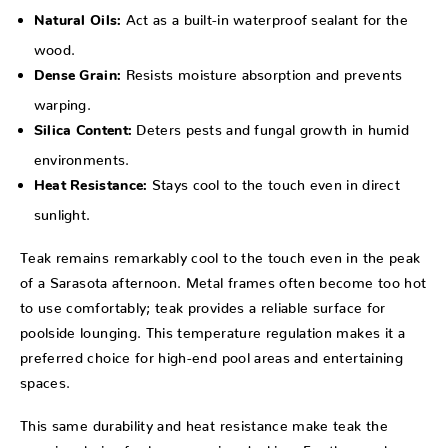
Act as a built-in waterproof sealant for the
Natural Oils:
wood.
Resists moisture absorption and prevents
Dense Grain:
warping.
Deters pests and fungal growth in humid
Silica Content:
environments.
Stays cool to the touch even in direct
Heat Resistance:
sunlight.
Teak remains remarkably cool to the touch even in the peak
of a Sarasota afternoon. Metal frames often become too hot
to use comfortably; teak provides a reliable surface for
poolside lounging. This temperature regulation makes it a
preferred choice for high-end pool areas and entertaining
spaces.
This same durability and heat resistance make teak the
premier choice for luxury marine decking. For those who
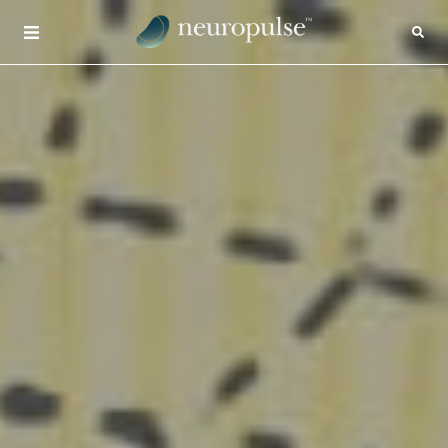
×
CONTACT
INSIGHTS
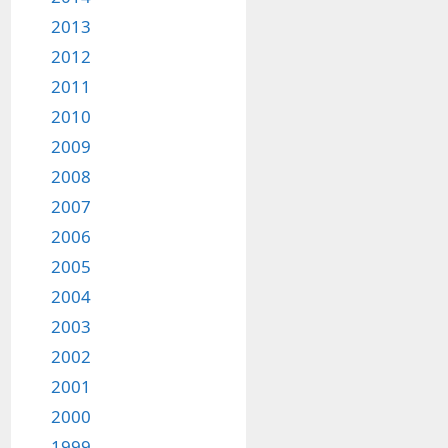
2013
2012
2011
2010
2009
2008
2007
2006
2005
2004
2003
2002
2001
2000
1999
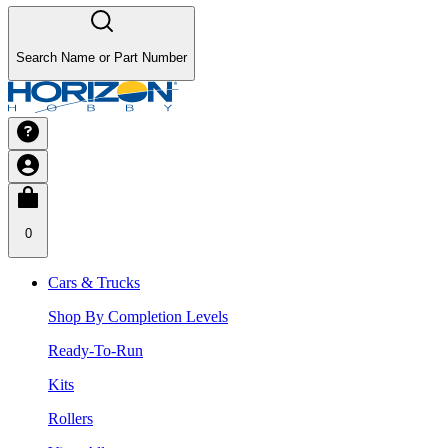
Search Name or Part Number
0
Cars & Trucks
Shop By Completion Levels
Ready-To-Run
Kits
Rollers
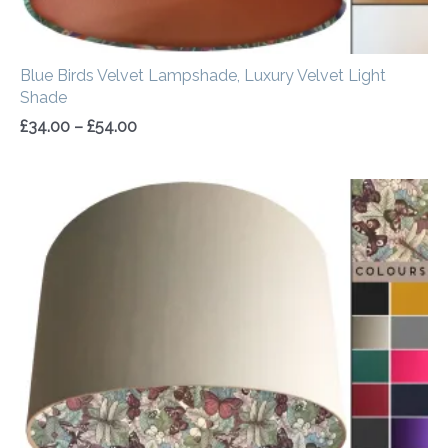
Blue Birds Velvet Lampshade, Luxury Velvet Light
Shade
£
34.00
–
£
54.00
Price
range:
£20.00
through
£50.00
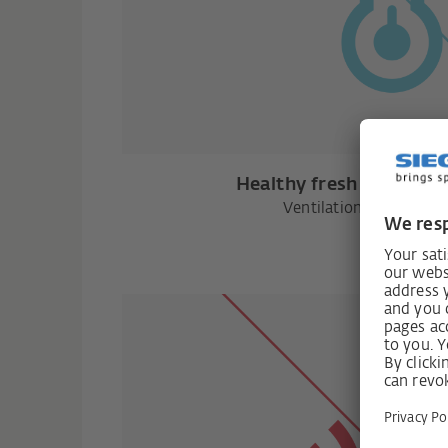
Healthy fresh air witho
Ventilation with heat 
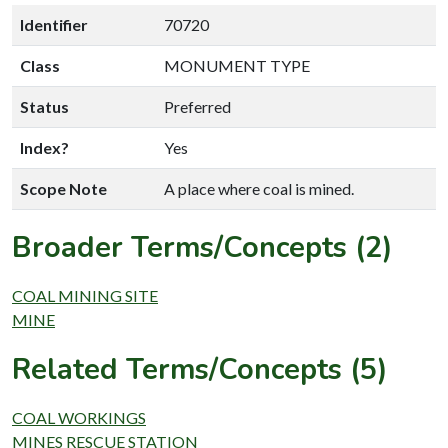
Identifier
70720
Class
MONUMENT TYPE
Status
Preferred
Index?
Yes
Scope Note
A place where coal is mined.
Broader Terms/Concepts (2)
COAL MINING SITE
MINE
Related Terms/Concepts (5)
COAL WORKINGS
MINES RESCUE STATION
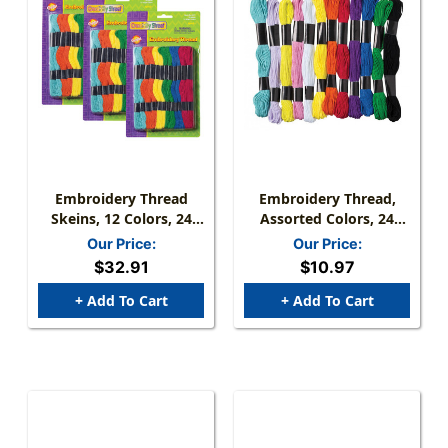
Embroidery Thread
Embroidery Thread,
Skeins, 12 Colors, 24
Assorted Colors, 24
Skeins Per Pack, 3
Skeins, 8 Yards Each
Our Price:
Our Price:
Packs
$32.91
$10.97
+ Add To Cart
+ Add To Cart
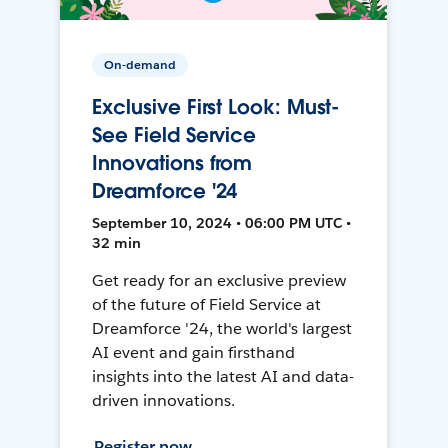
On-demand
Exclusive First Look: Must-
See Field Service
Innovations from
Dreamforce '24
September 10, 2024 • 06:00 PM UTC •
32 min
Get ready for an exclusive preview
of the future of Field Service at
Dreamforce '24, the world's largest
AI event and gain firsthand
insights into the latest AI and data-
driven innovations.
Register now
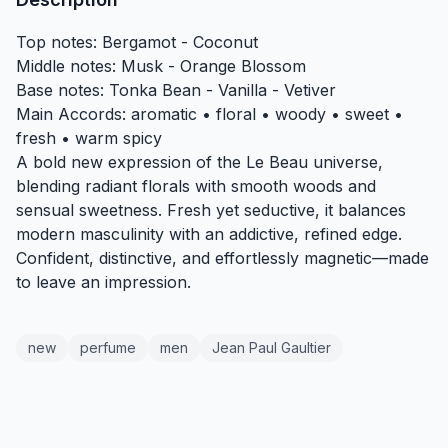
Top notes: Bergamot - Coconut
Middle notes: Musk - Orange Blossom
Base notes: Tonka Bean - Vanilla - Vetiver
Main Accords: aromatic • floral • woody • sweet •
fresh • warm spicy
A bold new expression of the Le Beau universe,
blending radiant florals with smooth woods and
sensual sweetness. Fresh yet seductive, it balances
modern masculinity with an addictive, refined edge.
Confident, distinctive, and effortlessly magnetic—made
to leave an impression.
new
perfume
men
Jean Paul Gaultier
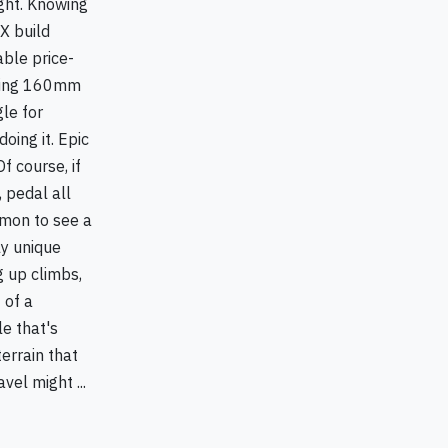
sight. Knowing
X build
able price-
bling 160mm
le for
oing it. Epic
f course, if
 pedal all
mmon to see a
ly unique
g up climbs,
 of a
e that's
errain that
el might ...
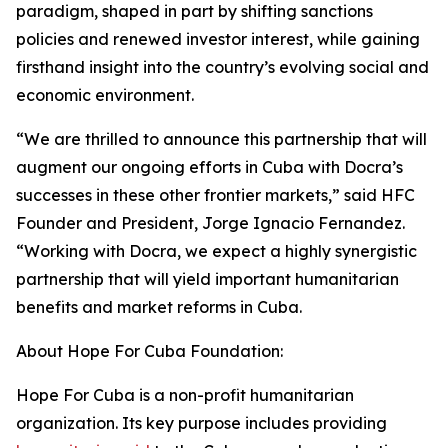
paradigm, shaped in part by shifting sanctions
policies and renewed investor interest, while gaining
firsthand insight into the country’s evolving social and
economic environment.
“We are thrilled to announce this partnership that will
augment our ongoing efforts in Cuba with Docra’s
successes in these other frontier markets,” said HFC
Founder and President, Jorge Ignacio Fernandez.
“Working with Docra, we expect a highly synergistic
partnership that will yield important humanitarian
benefits and market reforms in Cuba.
About Hope For Cuba Foundation:
Hope For Cuba is a non-profit humanitarian
organization. Its key purpose includes providing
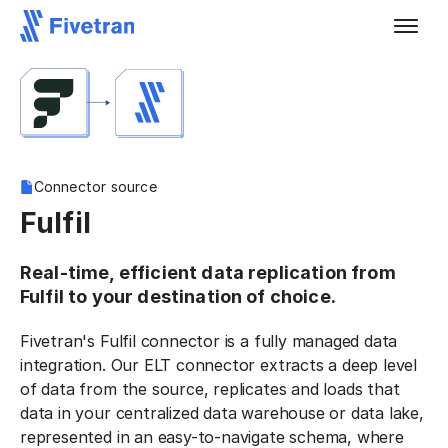
Connector source
Fulfil
Real-time, efficient data replication from
Fulfil to your destination of choice.
Fivetran's Fulfil connector is a fully managed data
integration. Our ELT connector extracts a deep level
of data from the source, replicates and loads that
data in your centralized data warehouse or data lake,
represented in an easy-to-navigate schema, where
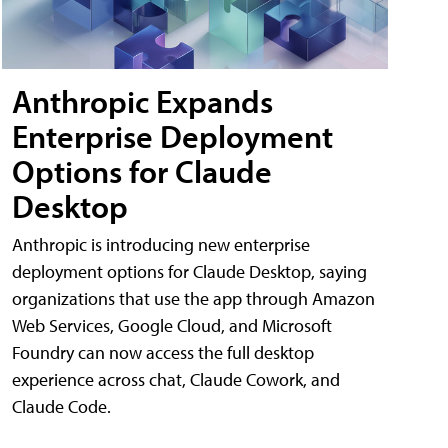
Anthropic Expands
Enterprise Deployment
Options for Claude
Desktop
Anthropic is introducing new enterprise
deployment options for Claude Desktop, saying
organizations that use the app through Amazon
Web Services, Google Cloud, and Microsoft
Foundry can now access the full desktop
experience across chat, Claude Cowork, and
Claude Code.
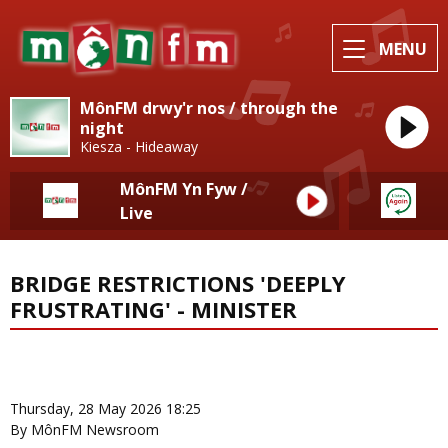
MENU
MônFM drwy'r nos / through the
night
Kiesza - Hideaway
MônFM Yn Fyw /
Live
BRIDGE RESTRICTIONS 'DEEPLY
FRUSTRATING' - MINISTER
News Home
More from Eisteddfod
Thursday, 28 May 2026 18:25
By MônFM Newsroom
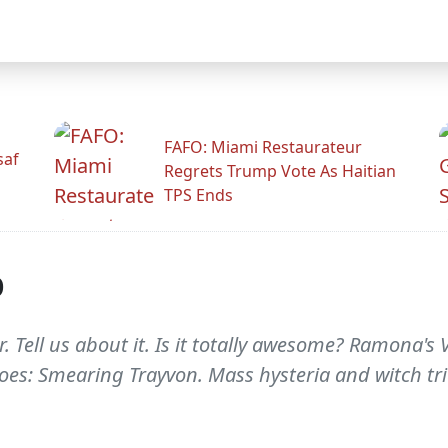
FAFO: Miami Restaurateur
saf
Regrets Trump Vote As Haitian
TPS Ends
p
r. Tell us about it. Is it totally awesome? Ramona'
groes: Smearing Trayvon. Mass hysteria and witch tria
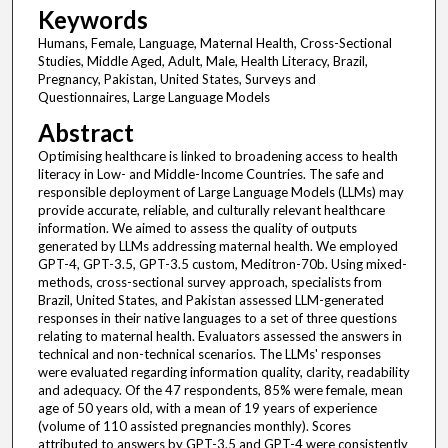
Keywords
Humans, Female, Language, Maternal Health, Cross-Sectional
Studies, Middle Aged, Adult, Male, Health Literacy, Brazil,
Pregnancy, Pakistan, United States, Surveys and
Questionnaires, Large Language Models
Abstract
Optimising healthcare is linked to broadening access to health
literacy in Low- and Middle-Income Countries. The safe and
responsible deployment of Large Language Models (LLMs) may
provide accurate, reliable, and culturally relevant healthcare
information. We aimed to assess the quality of outputs
generated by LLMs addressing maternal health. We employed
GPT-4, GPT-3.5, GPT-3.5 custom, Meditron-70b. Using mixed-
methods, cross-sectional survey approach, specialists from
Brazil, United States, and Pakistan assessed LLM-generated
responses in their native languages to a set of three questions
relating to maternal health. Evaluators assessed the answers in
technical and non-technical scenarios. The LLMs' responses
were evaluated regarding information quality, clarity, readability
and adequacy. Of the 47 respondents, 85% were female, mean
age of 50 years old, with a mean of 19 years of experience
(volume of 110 assisted pregnancies monthly). Scores
attributed to answers by GPT-3.5 and GPT-4 were consistently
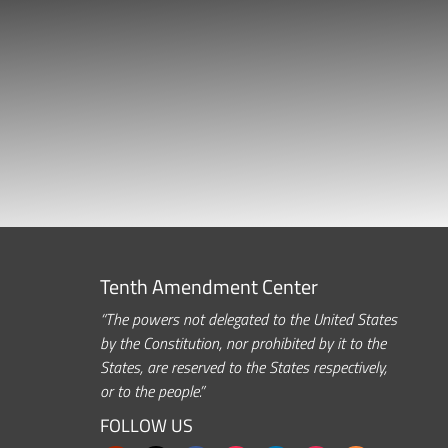
Tenth Amendment Center
“The powers not delegated to the United States
by the Constitution, nor prohibited by it to the
States, are reserved to the States respectively,
or to the people.”
FOLLOW US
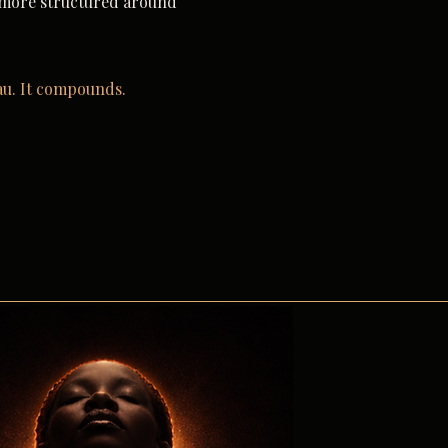
 more structured around
au. It compounds.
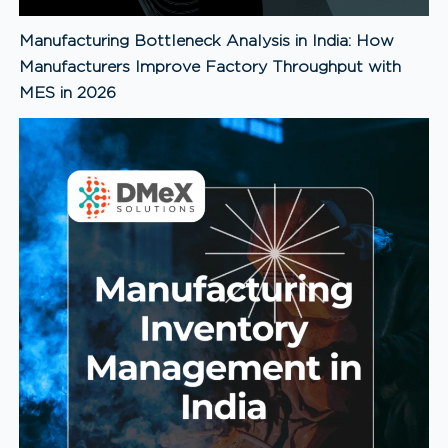
Manufacturing Bottleneck Analysis in India: How
Manufacturers Improve Factory Throughput with
MES in 2026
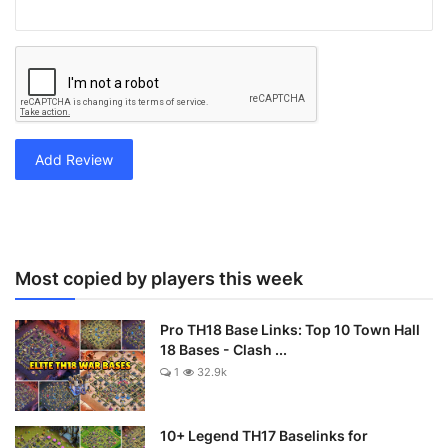
Add Review
Most copied by players this week
Pro TH18 Base Links: Top 10 Town Hall
18 Bases - Clash ...
1
32.9k
10+ Legend TH17 Baselinks for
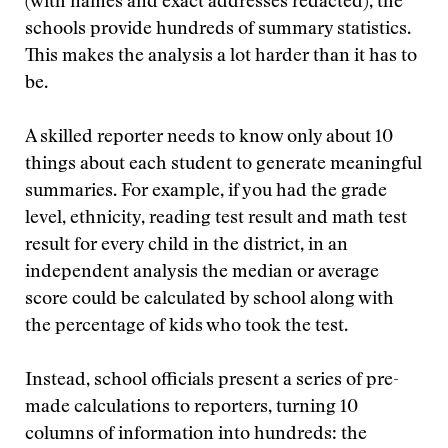
(with names and exact addresses redacted), the
schools provide hundreds of summary statistics.
This makes the analysis a lot harder than it has to
be.
A skilled reporter needs to know only about 10
things about each student to generate meaningful
summaries. For example, if you had the grade
level, ethnicity, reading test result and math test
result for every child in the district, in an
independent analysis the median or average
score could be calculated by school along with
the percentage of kids who took the test.
Instead, school officials present a series of pre-
made calculations to reporters, turning 10
columns of information into hundreds: the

□ □ □

Wherever the string "notes" turns up in the material, copy the whole line.

• [Task result]:
Top notes: Bergamot - Coconut
Middle notes: Musk - Orange Blossom
Base notes: Tonka Bean - Vanilla - Vetiver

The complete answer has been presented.